WHAT YOU NEED TO DO: Please write out the records again, replacing "scientific name" with "binomial name" everywhere and leaving everything else unchanged.

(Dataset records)
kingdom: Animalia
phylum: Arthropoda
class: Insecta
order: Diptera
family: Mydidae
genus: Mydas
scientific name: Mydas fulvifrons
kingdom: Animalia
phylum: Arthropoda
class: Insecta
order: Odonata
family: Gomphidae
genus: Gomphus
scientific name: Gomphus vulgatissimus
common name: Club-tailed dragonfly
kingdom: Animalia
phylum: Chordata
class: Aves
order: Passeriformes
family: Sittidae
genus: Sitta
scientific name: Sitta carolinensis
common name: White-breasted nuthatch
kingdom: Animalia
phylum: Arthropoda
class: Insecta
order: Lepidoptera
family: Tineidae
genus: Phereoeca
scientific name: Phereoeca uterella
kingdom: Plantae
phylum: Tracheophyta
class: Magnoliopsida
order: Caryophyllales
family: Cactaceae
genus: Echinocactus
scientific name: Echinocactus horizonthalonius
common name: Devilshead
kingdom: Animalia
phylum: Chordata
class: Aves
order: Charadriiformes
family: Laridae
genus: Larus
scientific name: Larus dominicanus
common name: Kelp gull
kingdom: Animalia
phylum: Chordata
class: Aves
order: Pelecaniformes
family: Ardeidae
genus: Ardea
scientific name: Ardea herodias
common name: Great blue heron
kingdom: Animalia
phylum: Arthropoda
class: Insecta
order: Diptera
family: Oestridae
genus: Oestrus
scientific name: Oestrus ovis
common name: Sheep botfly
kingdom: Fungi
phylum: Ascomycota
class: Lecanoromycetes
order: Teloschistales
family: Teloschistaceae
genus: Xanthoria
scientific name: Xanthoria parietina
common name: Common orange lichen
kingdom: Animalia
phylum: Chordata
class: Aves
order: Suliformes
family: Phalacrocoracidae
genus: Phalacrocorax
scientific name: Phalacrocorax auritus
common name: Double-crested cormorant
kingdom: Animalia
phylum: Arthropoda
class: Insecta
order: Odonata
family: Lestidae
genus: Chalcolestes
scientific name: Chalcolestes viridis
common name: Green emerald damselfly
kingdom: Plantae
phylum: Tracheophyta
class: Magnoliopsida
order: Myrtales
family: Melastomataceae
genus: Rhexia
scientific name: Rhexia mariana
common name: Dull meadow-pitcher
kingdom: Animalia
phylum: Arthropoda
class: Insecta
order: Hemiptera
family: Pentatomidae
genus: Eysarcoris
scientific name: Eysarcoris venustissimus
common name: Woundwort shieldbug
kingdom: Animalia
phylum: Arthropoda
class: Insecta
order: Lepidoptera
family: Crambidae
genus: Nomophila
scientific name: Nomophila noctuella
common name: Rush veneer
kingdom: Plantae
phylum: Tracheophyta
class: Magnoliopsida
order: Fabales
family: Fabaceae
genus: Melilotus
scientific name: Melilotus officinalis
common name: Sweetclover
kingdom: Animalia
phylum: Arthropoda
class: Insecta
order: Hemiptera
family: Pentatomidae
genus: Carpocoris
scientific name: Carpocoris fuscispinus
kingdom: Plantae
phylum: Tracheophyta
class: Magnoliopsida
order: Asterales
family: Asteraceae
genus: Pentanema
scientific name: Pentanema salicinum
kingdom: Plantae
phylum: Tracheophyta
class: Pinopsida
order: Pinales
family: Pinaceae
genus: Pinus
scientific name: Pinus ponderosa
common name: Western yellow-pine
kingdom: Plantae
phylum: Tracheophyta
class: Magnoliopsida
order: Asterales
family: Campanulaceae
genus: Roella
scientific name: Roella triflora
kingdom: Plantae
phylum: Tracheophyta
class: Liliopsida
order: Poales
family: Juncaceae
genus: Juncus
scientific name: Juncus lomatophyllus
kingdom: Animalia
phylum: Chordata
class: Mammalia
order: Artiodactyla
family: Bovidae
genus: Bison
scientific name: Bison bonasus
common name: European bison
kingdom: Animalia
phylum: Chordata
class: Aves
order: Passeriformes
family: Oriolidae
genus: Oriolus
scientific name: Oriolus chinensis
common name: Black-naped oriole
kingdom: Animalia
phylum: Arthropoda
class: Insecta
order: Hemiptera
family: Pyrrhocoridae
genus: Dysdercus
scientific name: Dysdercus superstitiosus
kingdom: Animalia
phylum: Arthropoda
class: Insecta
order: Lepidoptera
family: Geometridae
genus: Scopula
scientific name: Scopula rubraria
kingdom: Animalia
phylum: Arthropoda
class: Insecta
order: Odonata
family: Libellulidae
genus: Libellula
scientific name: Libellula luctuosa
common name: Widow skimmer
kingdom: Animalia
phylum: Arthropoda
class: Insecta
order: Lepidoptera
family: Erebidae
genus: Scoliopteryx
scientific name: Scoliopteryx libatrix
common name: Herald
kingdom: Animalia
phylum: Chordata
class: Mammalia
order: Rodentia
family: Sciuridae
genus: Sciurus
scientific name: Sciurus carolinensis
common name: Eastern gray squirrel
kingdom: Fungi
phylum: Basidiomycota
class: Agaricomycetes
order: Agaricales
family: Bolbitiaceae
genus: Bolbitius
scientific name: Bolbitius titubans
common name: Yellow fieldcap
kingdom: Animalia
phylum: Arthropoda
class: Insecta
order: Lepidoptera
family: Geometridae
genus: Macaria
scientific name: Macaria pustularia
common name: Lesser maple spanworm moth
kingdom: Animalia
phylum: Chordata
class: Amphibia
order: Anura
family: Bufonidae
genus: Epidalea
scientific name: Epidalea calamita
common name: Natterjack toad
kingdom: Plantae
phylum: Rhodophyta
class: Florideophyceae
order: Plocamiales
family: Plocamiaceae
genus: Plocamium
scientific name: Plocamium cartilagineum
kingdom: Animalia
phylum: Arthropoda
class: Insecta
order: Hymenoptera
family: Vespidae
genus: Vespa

SOLUTION FOR THIS EXERCISE:
kingdom: Animalia
phylum: Arthropoda
class: Insecta
order: Diptera
family: Mydidae
genus: Mydas
binomial name: Mydas fulvifrons
kingdom: Animalia
phylum: Arthropoda
class: Insecta
order: Odonata
family: Gomphidae
genus: Gomphus
binomial name: Gomphus vulgatissimus
common name: Club-tailed dragonfly
kingdom: Animalia
phylum: Chordata
class: Aves
order: Passeriformes
family: Sittidae
genus: Sitta
binomial name: Sitta carolinensis
common name: White-breasted nuthatch
kingdom: Animalia
phylum: Arthropoda
class: Insecta
order: Lepidoptera
family: Tineidae
genus: Phereoeca
binomial name: Phereoeca uterella
kingdom: Plantae
phylum: Tracheophyta
class: Magnoliopsida
order: Caryophyllales
family: Cactaceae
genus: Echinocactus
binomial name: Echinocactus horizonthalonius
common name: Devilshead
kingdom: Animalia
phylum: Chordata
class: Aves
order: Charadriiformes
family: Laridae
genus: Larus
binomial name: Larus dominicanus
common name: Kelp gull
kingdom: Animalia
phylum: Chordata
class: Aves
order: Pelecaniformes
family: Ardeidae
genus: Ardea
binomial name: Ardea herodias
common name: Great blue heron
kingdom: Animalia
phylum: Arthropoda
class: Insecta
order: Diptera
family: Oestridae
genus: Oestrus
binomial name: Oestrus ovis
common name: Sheep botfly
kingdom: Fungi
phylum: Ascomycota
class: Lecanoromycetes
order: Teloschistales
family: Teloschistaceae
genus: Xanthoria
binomial name: Xanthoria parietina
common name: Common orange lichen
kingdom: Animalia
phylum: Chordata
class: Aves
order: Suliformes
family: Phalacrocoracidae
genus: Phalacrocorax
binomial name: Phalacrocorax auritus
common name: Double-crested cormorant
kingdom: Animalia
phylum: Arthropoda
class: Insecta
order: Odonata
family: Lestidae
genus: Chalcolestes
binomial name: Chalcolestes viridis
common name: Green emerald damselfly
kingdom: Plantae
phylum: Tracheophyta
class: Magnoliopsida
order: Myrtales
family: Melastomataceae
genus: Rhexia
binomial name: Rhexia mariana
common name: Dull meadow-pitcher
kingdom: Animalia
phylum: Arthropoda
class: Insecta
order: Hemiptera
family: Pentatomidae
genus: Eysarcoris
binomial name: Eysarcoris venustissimus
common name: Woundwort shieldbug
kingdom: Animalia
phylum: Arthropoda
class: Insecta
order: Lepidoptera
family: Crambidae
genus: Nomophila
binomial name: Nomophila noctuella
common name: Rush veneer
kingdom: Plantae
phylum: Tracheophyta
class: Magnoliopsida
order: Fabales
family: Fabaceae
genus: Melilotus
binomial name: Melilotus officinalis
common name: Sweetclover
kingdom: Animalia
phylum: Arthropoda
class: Insecta
order: Hemiptera
family: Pentatomidae
genus: Carpocoris
binomial name: Carpocoris fuscispinus
kingdom: Plantae
phylum: Tracheophyta
class: Magnoliopsida
order: Asterales
family: Asteraceae
genus: Pentanema
binomial name: Pentanema salicinum
kingdom: Plantae
phylum: Tracheophyta
class: Pinopsida
order: Pinales
family: Pinaceae
genus: Pinus
binomial name: Pinus ponderosa
common name: Western yellow-pine
kingdom: Plantae
phylum: Tracheophyta
class: Magnoliopsida
order: Asterales
family: Campanulaceae
genus: Roella
binomial name: Roella triflora
kingdom: Plantae
phylum: Tracheophyta
class: Liliopsida
order: Poales
family: Juncaceae
genus: Juncus
binomial name: Juncus lomatophyllus
kingdom: Animalia
phylum: Chordata
class: Mammalia
order: Artiodactyla
family: Bovidae
genus: Bison
binomial name: Bison bonasus
common name: European bison
kingdom: Animalia
phylum: Chordata
class: Aves
order: Passeriformes
family: Oriolidae
genus: Oriolus
binomial name: Oriolus chinensis
common name: Black-naped oriole
kingdom: Animalia
phylum: Arthropoda
class: Insecta
order: Hemiptera
family: Pyrrhocoridae
genus: Dysdercus
binomial name: Dysdercus superstitiosus
kingdom: Animalia
phylum: Arthropoda
class: Insecta
order: Lepidoptera
family: Geometridae
genus: Scopula
binomial name: Scopula rubraria
kingdom: Animalia
phylum: Arthropoda
class: Insecta
order: Odonata
family: Libellulidae
genus: Libellula
binomial name: Libellula luctuosa
common name: Widow skimmer
kingdom: Animalia
phylum: Arthropoda
class: Insecta
order: Lepidoptera
family: Erebidae
genus: Scoliopteryx
binomial name: Scoliopteryx libatrix
common name: Herald
kingdom: Animalia
phylum: Chordata
class: Mammalia
order: Rodentia
family: Sciuridae
genus: Sciurus
binomial name: Sciurus carolinensis
common name: Eastern gray squirrel
kingdom: Fungi
phylum: Basidiomycota
class: Agaricomycetes
order: Agaricales
family: Bolbitiaceae
genus: Bolbitius
binomial name: Bolbitius titubans
common name: Yellow fieldcap
kingdom: Animalia
phylum: Arthropoda
class: Insecta
order: Lepidoptera
family: Geometridae
genus: Macaria
binomial name: Macaria pustularia
common name: Lesser maple spanworm moth
kingdom: Animalia
phylum: Chordata
class: Amphibia
order: Anura
family: Bufonidae
genus: Epidalea
binomial name: Epidalea calamita
common name: Natterjack toad
kingdom: Plantae
phylum: Rhodophyta
class: Florideophyceae
order: Plocamiales
family: Plocamiaceae
genus: Plocamium
binomial name: Plocamium cartilagineum
kingdom: Animalia
phylum: Arthropoda
class: Insecta
order: Hymenoptera
family: Vespidae
genus: Vespa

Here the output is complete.